Reproduce every line of the listing below verbatim, leaving out the pictures.

(Transcribed page text)
##############################

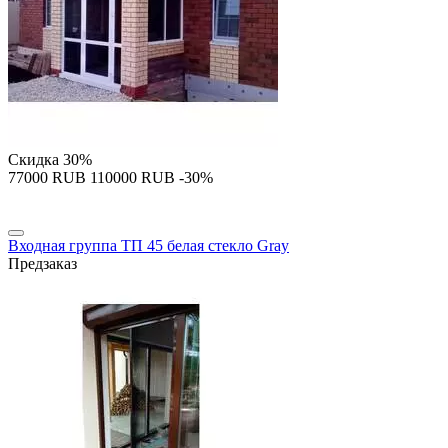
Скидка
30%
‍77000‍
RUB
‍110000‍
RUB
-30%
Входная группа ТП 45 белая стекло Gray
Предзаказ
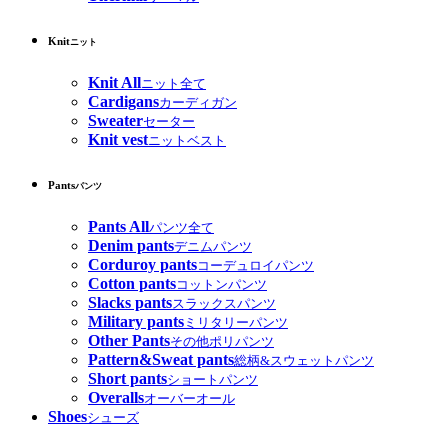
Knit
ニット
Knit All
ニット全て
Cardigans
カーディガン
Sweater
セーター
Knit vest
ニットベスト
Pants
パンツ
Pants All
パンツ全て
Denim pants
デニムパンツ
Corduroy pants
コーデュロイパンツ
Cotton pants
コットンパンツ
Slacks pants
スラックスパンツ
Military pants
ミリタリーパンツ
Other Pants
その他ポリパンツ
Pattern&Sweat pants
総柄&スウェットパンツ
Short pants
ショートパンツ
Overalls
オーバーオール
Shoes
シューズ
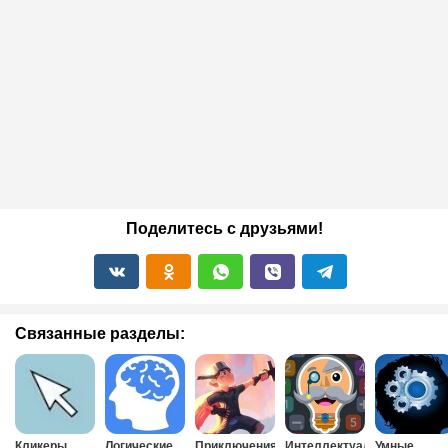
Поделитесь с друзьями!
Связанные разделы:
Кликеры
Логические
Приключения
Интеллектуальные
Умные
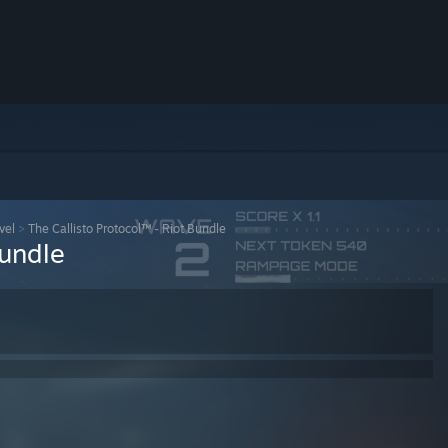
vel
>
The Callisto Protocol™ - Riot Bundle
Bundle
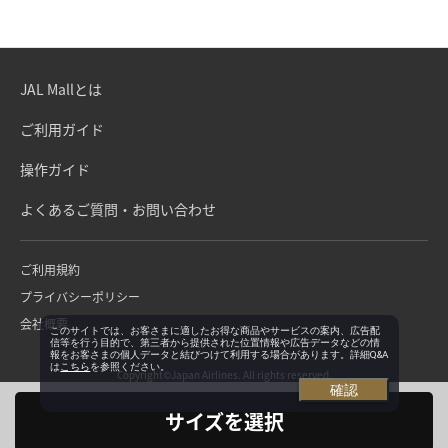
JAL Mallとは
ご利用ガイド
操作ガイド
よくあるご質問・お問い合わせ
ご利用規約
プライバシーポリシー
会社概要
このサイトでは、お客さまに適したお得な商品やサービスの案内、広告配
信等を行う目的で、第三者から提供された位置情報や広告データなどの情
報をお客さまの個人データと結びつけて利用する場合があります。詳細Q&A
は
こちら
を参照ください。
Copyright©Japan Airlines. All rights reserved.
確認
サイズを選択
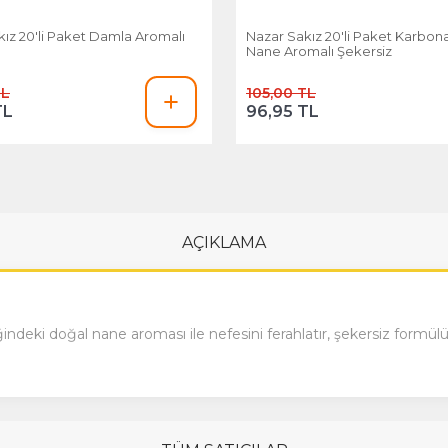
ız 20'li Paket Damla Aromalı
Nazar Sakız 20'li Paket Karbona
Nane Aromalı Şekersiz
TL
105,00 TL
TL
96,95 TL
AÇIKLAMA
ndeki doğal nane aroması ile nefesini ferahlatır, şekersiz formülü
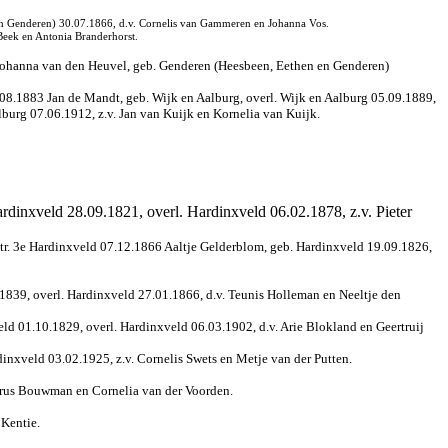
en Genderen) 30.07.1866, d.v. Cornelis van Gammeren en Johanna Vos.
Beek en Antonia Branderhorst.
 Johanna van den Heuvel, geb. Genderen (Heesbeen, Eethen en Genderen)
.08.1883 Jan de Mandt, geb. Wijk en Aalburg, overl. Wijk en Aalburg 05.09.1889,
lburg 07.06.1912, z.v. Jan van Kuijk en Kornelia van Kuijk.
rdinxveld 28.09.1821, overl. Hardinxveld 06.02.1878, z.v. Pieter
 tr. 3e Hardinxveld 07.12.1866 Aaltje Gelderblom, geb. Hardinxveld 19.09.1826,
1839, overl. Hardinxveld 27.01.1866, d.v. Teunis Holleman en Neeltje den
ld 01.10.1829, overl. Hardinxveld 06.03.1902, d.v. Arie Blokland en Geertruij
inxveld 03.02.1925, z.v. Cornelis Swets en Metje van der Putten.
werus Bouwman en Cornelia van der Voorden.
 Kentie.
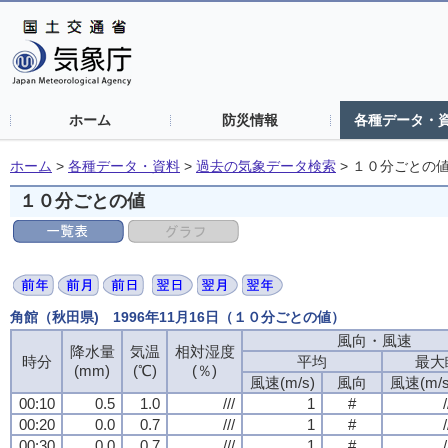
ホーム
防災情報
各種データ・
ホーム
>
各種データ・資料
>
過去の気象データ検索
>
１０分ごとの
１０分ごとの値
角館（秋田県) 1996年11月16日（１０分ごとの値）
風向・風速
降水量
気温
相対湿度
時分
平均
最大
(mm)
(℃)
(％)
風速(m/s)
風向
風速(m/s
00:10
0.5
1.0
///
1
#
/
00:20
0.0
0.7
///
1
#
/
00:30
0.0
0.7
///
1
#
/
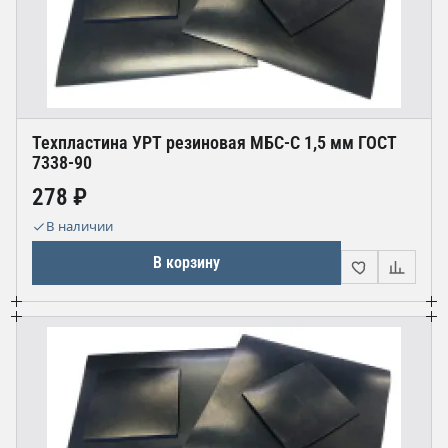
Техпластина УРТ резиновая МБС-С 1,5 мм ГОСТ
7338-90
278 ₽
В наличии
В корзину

##############################

**Finished task**
Скидка
30%
‍77000‍
RUB
‍110000‍
RUB
-30%
Входная группа ТП 45 белая стекло Gray
Предзаказ
Knit
ニット
Knit All
ニット全て
Cardigans
カーディガン
Sweater
セーター
Knit vest
ニットベスト
Pants
パンツ
Pants All
パンツ全て
Denim pants
デニムパンツ
Corduroy pants
コーデュロイパンツ
Cotton pants
コットンパンツ
Slacks pants
スラックスパンツ
Military pants
ミリタリーパンツ
Other Pants
その他ポリパンツ
Pattern&Sweat pants
総柄&スウェットパンツ
Short pants
ショートパンツ
Overalls
オーバーオール
Shoes
シューズ
Поделитесь с друзьями!
Связанные разделы:
Кликеры
Логические
Приключения
Интеллектуальные
Умные
vel
>
The Callisto Protocol™ - Riot Bundle
Bundle
JAL Mallとは
ご利用ガイド
操作ガイド
よくあるご質問・お問い合わせ
ご利用規約
プライバシーポリシー
会社概要
このサイトでは、お客さまに適したお得な商品やサービスの案内、広告配
信等を行う目的で、第三者から提供された位置情報や広告データなどの情
報をお客さまの個人データと結びつけて利用する場合があります。詳細Q&A
は
こちら
を参照ください。
Copyright©Japan Airlines. All rights reserved.
確認
サイズを選択
ız 20'li Paket Damla Aromalı
Nazar Sakız 20'li Paket Karbona
Nane Aromalı Şekersiz
TL
105,00 TL
TL
96,95 TL
AÇIKLAMA
ndeki doğal nane aroması ile nefesini ferahlatır, şekersiz formülü
en Genderen) 30.07.1866, d.v. Cornelis van Gammeren en Johanna Vos.
Beek en Antonia Branderhorst.
 Johanna van den Heuvel, geb. Genderen (Heesbeen, Eethen en Genderen)
.08.1883 Jan de Mandt, geb. Wijk en Aalburg, overl. Wijk en Aalburg 05.09.1889,
lburg 07.06.1912, z.v. Jan van Kuijk en Kornelia van Kuijk.
rdinxveld 28.09.1821, overl. Hardinxveld 06.02.1878, z.v. Pieter
 tr. 3e Hardinxveld 07.12.1866 Aaltje Gelderblom, geb. Hardinxveld 19.09.1826,
1839, overl. Hardinxveld 27.01.1866, d.v. Teunis Holleman en Neeltje den
ld 01.10.1829, overl. Hardinxveld 06.03.1902, d.v. Arie Blokland en Geertruij
inxveld 03.02.1925, z.v. Cornelis Swets en Metje van der Putten.
werus Bouwman en Cornelia van der Voorden.
 Kentie.
ホーム
防災情報
各種データ・
ホーム
>
各種データ・資料
>
過去の気象データ検索
>
１０分ごとの
１０分ごとの値
角館（秋田県) 1996年11月16日（１０分ごとの値）
風向・風速
降水量
気温
相対湿度
時分
平均
最大
(mm)
(℃)
(％)
風速(m/s)
風向
風速(m/s
00:10
0.5
1.0
///
1
#
/
00:20
0.0
0.7
///
1
#
/
00:30
0.0
0.7
///
1
#
/
Техпластина УРТ резиновая МБС-С 1,5 мм ГОСТ
7338-90
278 ₽
В наличии
В корзину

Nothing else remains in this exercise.